» **What the task asks**
Run through the records and show each line that includes the string "faire".

» **Given records**
════════════════

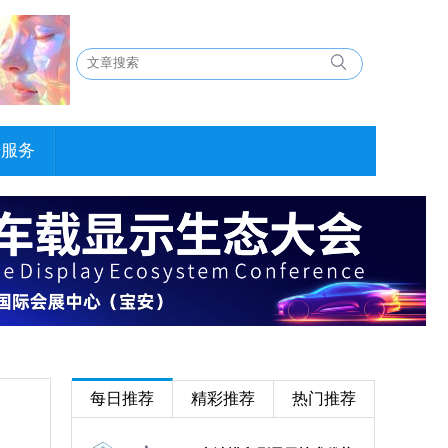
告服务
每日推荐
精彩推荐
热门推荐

════════════════

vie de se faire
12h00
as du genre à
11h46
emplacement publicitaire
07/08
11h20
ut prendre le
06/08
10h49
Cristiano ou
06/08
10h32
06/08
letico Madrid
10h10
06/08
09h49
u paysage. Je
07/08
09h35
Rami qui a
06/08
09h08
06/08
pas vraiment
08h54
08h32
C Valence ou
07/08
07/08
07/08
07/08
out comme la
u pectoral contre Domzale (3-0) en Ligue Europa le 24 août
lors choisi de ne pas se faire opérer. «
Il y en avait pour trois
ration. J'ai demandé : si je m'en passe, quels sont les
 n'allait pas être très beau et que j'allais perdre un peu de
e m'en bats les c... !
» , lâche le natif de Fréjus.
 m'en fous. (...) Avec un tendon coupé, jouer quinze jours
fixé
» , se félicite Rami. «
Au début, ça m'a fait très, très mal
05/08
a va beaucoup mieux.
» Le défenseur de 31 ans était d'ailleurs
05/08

════════════════

» **Task answer**
vie de se faire
lors choisi de ne pas se faire opérer. «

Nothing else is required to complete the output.